◆ TEXT SEGMENT ◆
-*-*-
Space also prevented me from revealing that I (the Dunce’s right-hand opponent) played five three times. Haemorrhoid pointed out that even he, a domino novice, knew my style wasn’t to play like that holding double-five. So, applying mathematics alone, Haemorrhoid increased a starting 33 per cent chance the Beast held double-five to 50 per cent. If Autry held double-five (a 50 per cent chance), there was only a 25 per cent (one-half of the other 50 per cent) chance the Beast held the lower of the two deuces. In Haemorrhoid’s game, 50 per cent was more attractive odds than 25 per cent.
So Haemorrhoid told the Dunce he should’ve played the percentages and gone two-fives.
Despite numerous demands, I won’t apologise for last week’s shaggy dog tale (about a Shaggy Dog). Shaggy dog tales are inherently long and winding roads building up to gigantic anti-climactic puns. Last week’s tale was one of Haemorrhoid’s most tortuous marathons. Readers should know that, from the kindness of my heart, I edited out many details, including Sir Lancelot’s expressed preference for Guinness several hundred years before it was invented. Also, I included other anachronistic references just to see if you were awake.
The second reason for Part Deux is to expand on my ‘get-the-guns’ campaign critique. It’s a cute slogan, but ignores the top three essentials of successful business, namely, location, location and location.
-*-*-
◆ GIVEN MATERIAL ◆
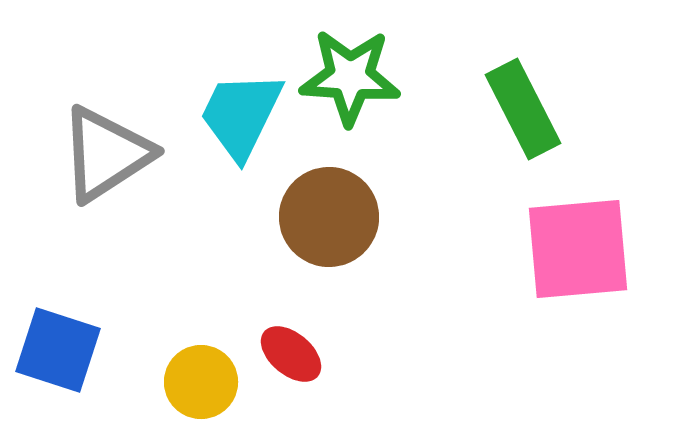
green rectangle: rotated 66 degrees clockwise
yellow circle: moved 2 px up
-*-*-
◆ EXERCISE DETAILS ◆
Please transcribe the whole column excerpt word for word. The lines have nothing to do with the column excerpt.

◆ IN RESPONSE ◆
Space also prevented me from revealing that I (the Dunce’s right-hand opponent) played five three times. Haemorrhoid pointed out that even he, a domino novice, knew my style wasn’t to play like that holding double-five. So, applying mathematics alone, Haemorrhoid increased a starting 33 per cent chance the Beast held double-five to 50 per cent. If Autry held double-five (a 50 per cent chance), there was only a 25 per cent (one-half of the other 50 per cent) chance the Beast held the lower of the two deuces. In Haemorrhoid’s game, 50 per cent was more attractive odds than 25 per cent.
So Haemorrhoid told the Dunce he should’ve played the percentages and gone two-fives.
Despite numerous demands, I won’t apologise for last week’s shaggy dog tale (about a Shaggy Dog). Shaggy dog tales are inherently long and winding roads building up to gigantic anti-climactic puns. Last week’s tale was one of Haemorrhoid’s most tortuous marathons. Readers should know that, from the kindness of my heart, I edited out many details, including Sir Lancelot’s expressed preference for Guinness several hundred years before it was invented. Also, I included other anachronistic references just to see if you were awake.
The second reason for Part Deux is to expand on my ‘get-the-guns’ campaign critique. It’s a cute slogan, but ignores the top three essentials of successful business, namely, location, location and location.